Ihre Message: „I’m not bossy (herrisch), I’m the Boss!“ Ins Rollen kam die Aktion wiederum nur, weil Sandbergs Freundin Marissa Mayer, Vorstandsvorsitzende von Yahoo, dafür warb. Dass Freundinnen über das Privatleben hinaus gemeinsame Sache machen, wird immer beliebter. Stars wie Taylor Swift und Karlie Kloss lassen sich ständig gemeinsam ablichten, um auf die Projekte der jeweils anderen hinzuweisen. Stella McCartney holte sich Gwyneth Paltrow ins Boot, um eine BFF-Kollektion zu kreieren. Und Rita Ora sitzt stets in der Front Row, wenn ihr „Wifey“ Cara läuft – und twittert hinterher darüber.

Frauen netzwerken persönlicher und offener, wenn sie unter sich sind

Aber auch ohne berühmte Freundin rät Nicole Mai, Gründerin des Online-Business-Magazins und der Community „Saal Zwei“ (saalzwei.de) dazu, „wertorientiert“ zu netzwerken: sich also nicht zu drögen Stammtischen zu quälen oder nur auf Xing herumzutreiben, um den nächsten Geschäftsabschluss einzutüten. Sondern Kulturforen, Kunst- oder Sportvereine zu besuchen, die man aktiv mitgestalten möchte und in denen man Menschen mit ähnlichen Koordinaten trifft. „Frauen netzwerken lebhafter, persönlicher und offener, wenn sie unter sich sind“, so Nicole Mai. „Sie schätzen es, sich mit jemandem zu verbünden, der auch sonst auf der gleichen Wellenlänge ist.“ Deshalb existieren mittlerweile auch mehr als 350 Frauennetzwerke in Deutschland (einen Überblick bietet z.B. businessladys.de): für alle Branchen, Regionen und Berufsgruppen, speziell für Working Mums, Führungskräfte oder Quereinsteigerinnen.

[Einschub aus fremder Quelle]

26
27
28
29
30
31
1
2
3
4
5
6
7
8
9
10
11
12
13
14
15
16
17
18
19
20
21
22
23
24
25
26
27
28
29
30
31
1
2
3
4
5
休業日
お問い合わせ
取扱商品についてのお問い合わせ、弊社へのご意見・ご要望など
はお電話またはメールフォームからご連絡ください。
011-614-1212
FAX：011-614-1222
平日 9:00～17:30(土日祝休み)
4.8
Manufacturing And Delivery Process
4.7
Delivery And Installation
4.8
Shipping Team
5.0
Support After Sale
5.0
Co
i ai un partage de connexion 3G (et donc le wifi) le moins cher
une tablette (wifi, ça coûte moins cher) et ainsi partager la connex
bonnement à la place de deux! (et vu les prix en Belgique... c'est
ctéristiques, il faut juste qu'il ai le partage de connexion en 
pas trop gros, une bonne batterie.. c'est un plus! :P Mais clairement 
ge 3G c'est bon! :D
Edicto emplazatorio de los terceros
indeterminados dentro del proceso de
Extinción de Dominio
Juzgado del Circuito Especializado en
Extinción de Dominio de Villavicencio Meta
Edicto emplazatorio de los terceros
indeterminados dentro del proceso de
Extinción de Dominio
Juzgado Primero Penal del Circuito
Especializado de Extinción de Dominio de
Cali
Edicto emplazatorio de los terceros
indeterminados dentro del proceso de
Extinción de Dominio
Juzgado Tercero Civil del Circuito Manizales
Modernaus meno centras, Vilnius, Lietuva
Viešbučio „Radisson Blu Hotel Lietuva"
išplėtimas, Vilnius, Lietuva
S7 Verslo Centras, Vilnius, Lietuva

Die Netzwerke veranstalten Vortragsreihen und Seminare, Ladys Lunches und sogar „Ideentage im Pool“ (suewest.de). Firmen lancieren Female-Leadership-Programme und stellen weiblichen Berufseinsteigern immer öfter Mentorinnen zur Seite. Selbst der negative Touch von Clubs (z. B. Zonta oder Soroptimist, die sich beide schon seit den 30er-Jahren für die Belange berufstätiger Frauen einsetzen) ist passé, weil sich dort weder biedere Ehefrauen noch strickende Altachtundsechzigerinnen treffen, sondern lauter weltoffene Frauen, die der Spaß am Austausch verbindet.

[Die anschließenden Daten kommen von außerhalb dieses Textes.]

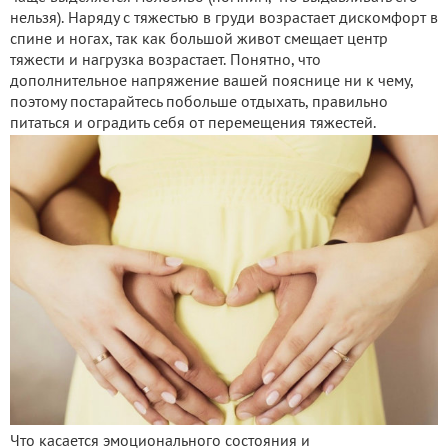
нельзя). Наряду с тяжестью в груди возрастает дискомфорт в
спине и ногах, так как большой живот смещает центр
тяжести и нагрузка возрастает. Понятно, что
дополнительное напряжение вашей пояснице ни к чему,
поэтому постарайтесь побольше отдыхать, правильно
питаться и оградить себя от перемещения тяжестей.
Что касается эмоционального состояния и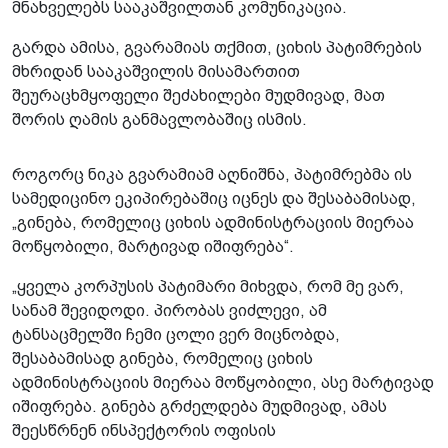
მნახველებს სააკაშვილთან კომუნიკაცია.
გარდა ამისა, გვარამიას თქმით, ციხის პატიმრების
მხრიდან სააკაშვილის მისამართით
შეურაცხმყოფელი შეძახილები მუდმივად, მათ
შორის ღამის განმავლობაშიც ისმის.
როგორც ნიკა გვარამიამ აღნიშნა, პატიმრებმა ის
სამედიცინო ეკიპირებაშიც იცნეს და შესაბამისად,
„გინება, რომელიც ციხის ადმინისტრაციის მიერაა
მოწყობილი, მარტივად იშიფრება“.
„ყველა კორპუსის პატიმარი მიხვდა, რომ მე ვარ,
სანამ შევიდოდი. პირობას ვიძლევი, ამ
ტანსაცმელში ჩემი ცოლი ვერ მიცნობდა,
შესაბამისად გინება, რომელიც ციხის
ადმინისტრაციის მიერაა მოწყობილი, ასე მარტივად
იშიფრება. გინება გრძელდება მუდმივად, ამას
შეესწრნენ ინსპექტორის ოფისის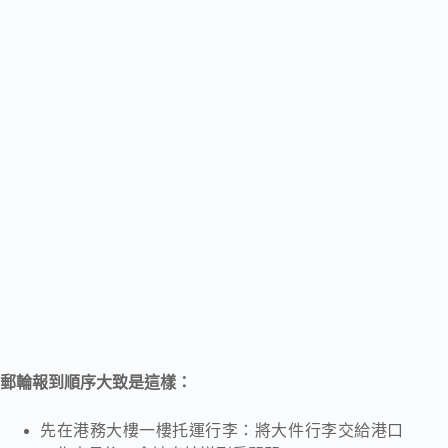
郵輪報到順序大致是這樣：
先在港務大樓一樓托運行李：將大件行李交給港口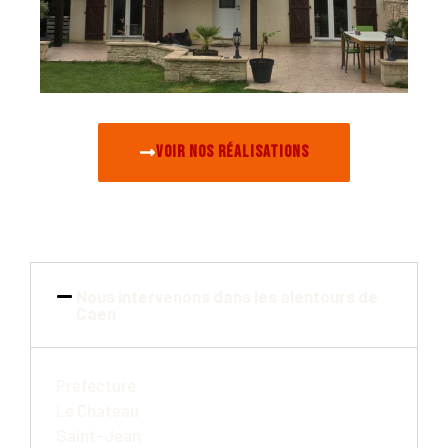
Voir nos réalisations
Nous intervenons dans les alentours de
Caen
Prefecture
Le Chateau
Saint-Jean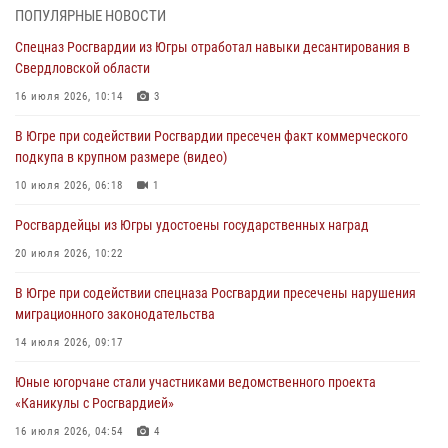
методами работы Росгвардии в Москве (видео)
ПОПУЛЯРНЫЕ НОВОСТИ
06 августа 2026, 11:29
5
1
Спецназ Росгвардии из Югры отработал навыки десантирования в
Свердловской области
Военнослужащие Росгвардии сбили дрон-разведчик ВСУ на южном
направлении
16 июля 2026, 10:14
3
06 августа 2026, 11:28
В Югре при содействии Росгвардии пресечен факт коммерческого
подкупа в крупном размере (видео)
Офицеры Росгвардии и ветераны войск правопорядка почтили
память генерала армии Ивана Кирилловича Яковлева
10 июля 2026, 06:18
1
06 августа 2026, 11:26
6
Росгвардейцы из Югры удостоены государственных наград
В Югре при силовой поддержке ОМОН Росгвардии задержаны
20 июля 2026, 10:22
подозреваемые в страховом мошенничестве
В Югре при содействии спецназа Росгвардии пресечены нарушения
06 августа 2026, 09:07
2
1
миграционного законодательства
Урайский отдел вневедомственной охраны Росгвардии отмечает
14 июля 2026, 09:17
60-летний юбилей
Юные югорчане стали участниками ведомственного проекта
05 августа 2026, 12:01
3
«Каникулы с Росгвардией»
16 июля 2026, 04:54
4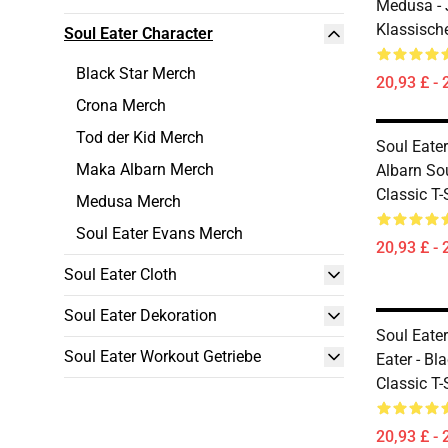
Medusa - 
Klassisch
Soul Eater Character
Black Star Merch
20,93 £ - 
Crona Merch
Tod der Kid Merch
Soul Eater
Maka Albarn Merch
Albarn So
Classic T
Medusa Merch
Soul Eater Evans Merch
20,93 £ - 
Soul Eater Cloth
Soul Eater Dekoration
Soul Eater
Soul Eater Workout Getriebe
Eater - Bl
Classic T
20,93 £ - 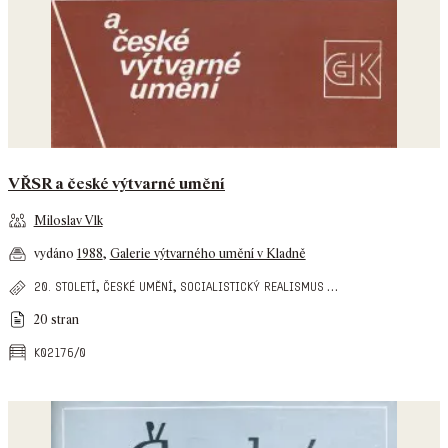
VŘSR a české výtvarné umění
Miloslav Vlk
vydáno
1988
,
Galerie výtvarného umění v Kladně
,
,
…
20. století
české umění
socialistický realismus
20 stran
k02176/0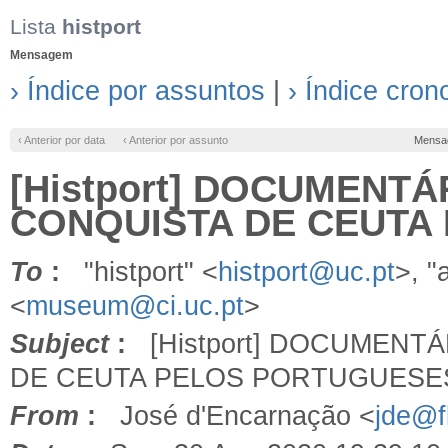
Lista
histport
Mensagem
› Índice por assuntos
|
› Índice cron
‹ Anterior por data
‹ Anterior por assunto
Mensa
[Histport] DOCUMENT
CONQUISTA DE CEUTA
To
:
"histport" <
histport@uc.pt
>, "
<
museum@ci.uc.pt
>
Subject
:
[Histport] DOCUMENT
DE CEUTA PELOS PORTUGUESE
From
:
José d'Encarnação <
jde@fl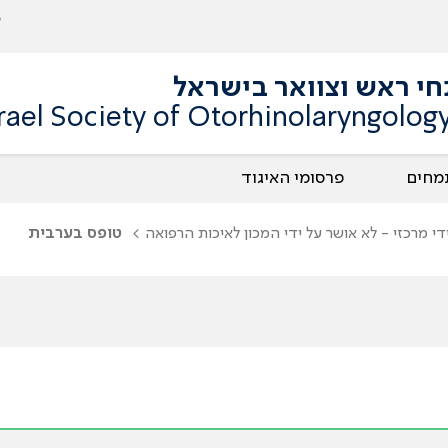
תחי ראש וצוואר בישראל
srael Society of Otorhinolaryngolo
מחים
פרסומי האיגוד
י מרכזי - לא אושר על ידי המכון לאיכות הרפואה
טופס בערבית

Das Ergebnis dieses neuen, viel netteren Netzwerkens ist übrigens immer öfter ein gemeinsames Start-up: Laut aktueller Zahlen des Bundeswirtschaftsministeriums wird derzeit mehr als jede dritte Firma von Frauenteams gegründet. Und eine Studie von Dell stellt fest, dass Unternehmerinnen sogar erfolgreicher sind und seltener in die Insolvenz gehen als Männer. Die Schwestern Sabrina Schönborn und Laura Gollers etwa bauten 2012 einen Onlineshop für Dessous mit großen Körbchen auf und konnten binnen kürzester Zeit einen internationalen Investor gewinnen. Auch die Freundinnen Andrea Noelle und Annika Busse führten ihre gemeinsame Vision zum Erfolg und gründeten beliya.de. Sie fertigen Handtaschen aus nachhaltigen Materialien und finanzieren damit die Schulgebühren für Kinder in Entwicklungsländern. Chapeau!